* _Extract provided_:
<<<<

Problem Link:
Difficulty:
Hard
Prerequisites:
High School Geometry
Problem:
Given a set S of N points in plane, you have to draw two lines such that sum of squares of distance of each point from nearest line is smallest.
Explanation:
The first thing one realizes about this problem is that the business of taking minimum of the distances is causing all the trouble. If we had to draw a single line to optimize sum of squares of its distance from all points, it would be a piece of cake. High school calculus can be used to find the optimum equation of the line. Here is a brief sketch:
Let the equation of optimum line be y +mx +c = 0. The square of distance of a point (x0,y0) from this line is (y0 + mx0 + c)^{2}/(1 + m^{2}). Therefore, sum of squares of distance of all points is
(Y2 + m^{2}X2 + c^{2} * N + 2 * m * XY + 2 * Y * c + 2 * m * X * c) / (1 + m^{2})
where Y2 = sum_{i} y_{i}^{2}, X2 = sum_{i} x_{i}^{2}, XY = sum_{i} y_{i}x_{i}, X = sum_{i} x_{i}, Y = sum_{i} y_{i}, N = sum_{i} 1
We need to find optimum m and c. To do this, first differentiate with respect to c to get c as a (linear)function of m, plug it in the above, and differentiate with respect to m to get optimum value. Refer to solutions at the end for more precise details. Assuming that the one line case can be solved in constant time, given X, Y, XY, N, X2, Y2, we can now proceed.

>>>>

* _Directions_:
a. Answer each of these about the two-lines problem write-up, one line per answer:
(i) What difficulty level is the problem given?
(ii) What is listed as the prerequisite?
(iii) What equation is assumed for the optimum line in the single-line case?
b. Which quantities does the two-lines problem write-up define in the line beginning "where Y2 ="? List each one with its definition.
c. Carry on with the two-lines problem write-up, starting after its last sentence, "Assuming that the one line case can be solved in constant time, given X, Y, XY, N, X2, Y2, we can now proceed."

* _Data lines_:
<<<<

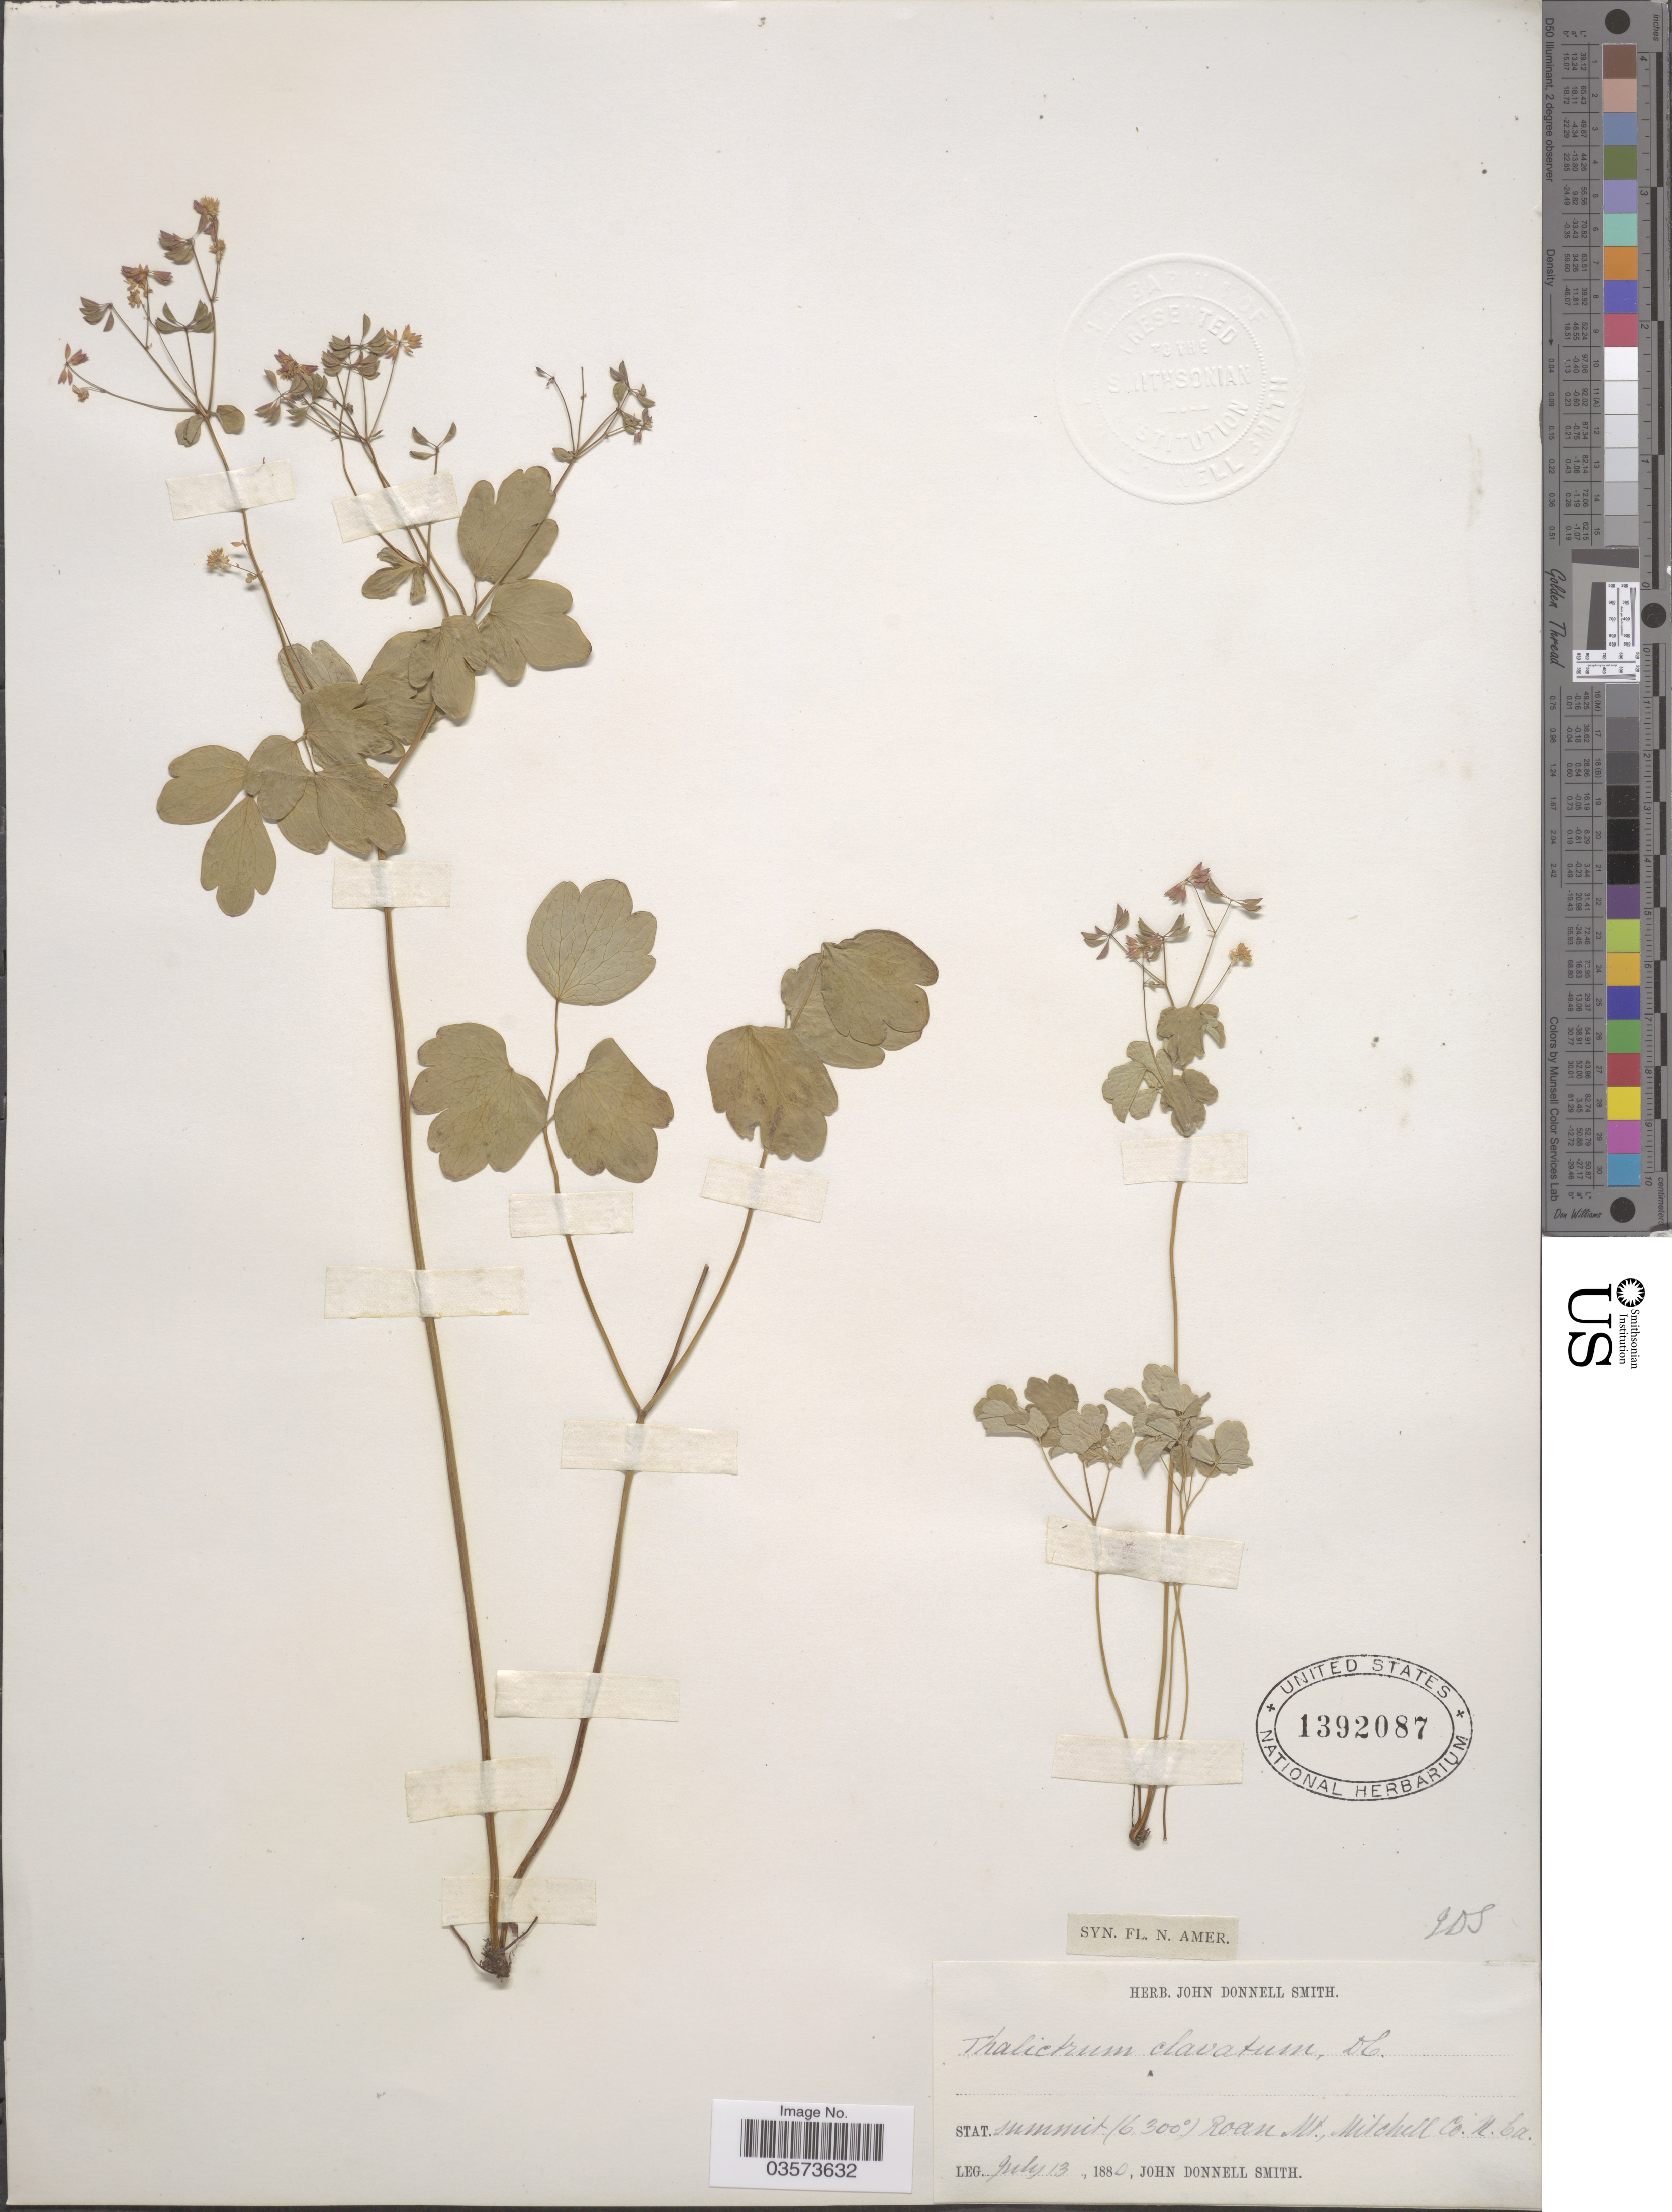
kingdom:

>>>>

* _Answers to the exercises_:
a.
(i) Hard
(ii) High School Geometry
(iii) y + mx + c = 0

b.
Y2 = sum_{i} y_{i}^{2}
X2 = sum_{i} x_{i}^{2}
XY = sum_{i} y_{i}x_{i}
X = sum_{i} x_{i}
Y = sum_{i} y_{i}
N = sum_{i} 1

c.
Now imagine the optimal pair of lines. Let the lines be named A and B. Every point in our set S is closer to exactly one of A and B. Let S_{A} be the set of points in our S closer to A than B. Similarly define S_{B}. Note that S_{B} = S  S_{A}.
Now suppose, by some magic, we managed to find the set S_{A}. Then we would again be done. This is because line A is the optimal line for the set S_{A}, and line B is the optimal line for remaining points.
Cool ! So, we now have a O(N * 2^{N}) solution, which basically iterates over all subsets S_{A} of S, and reports the solution.
Obviously, the next step is to note that sets S_{A} and S_{B} cannot be arbitrary. If we are given a pair of lines A and B, then S_{A} consists of exactly those points in S which do not lie in the colored region. Similarly, S_{B} consists of those points which lie in the colored region. Justification is very straightforward and left to the reader. The colored region can be identified by a pair of perpendicular lines. For any two perpendicular lines L, M, let R_{L,M} denote the the first and third quadrant of the coordinate system defined by line L, M. Formally, R_{L,M} = {points P  tan ∠ PXL ≥ 0}, X being intersection point of L and M.
Due to discussion above, we know that the set S_{A} cannot be arbitrary. The set S_{A} has to be such that there exist two perpendicular lines L and M, so that S_{A} = S ∩ R_{L,M}.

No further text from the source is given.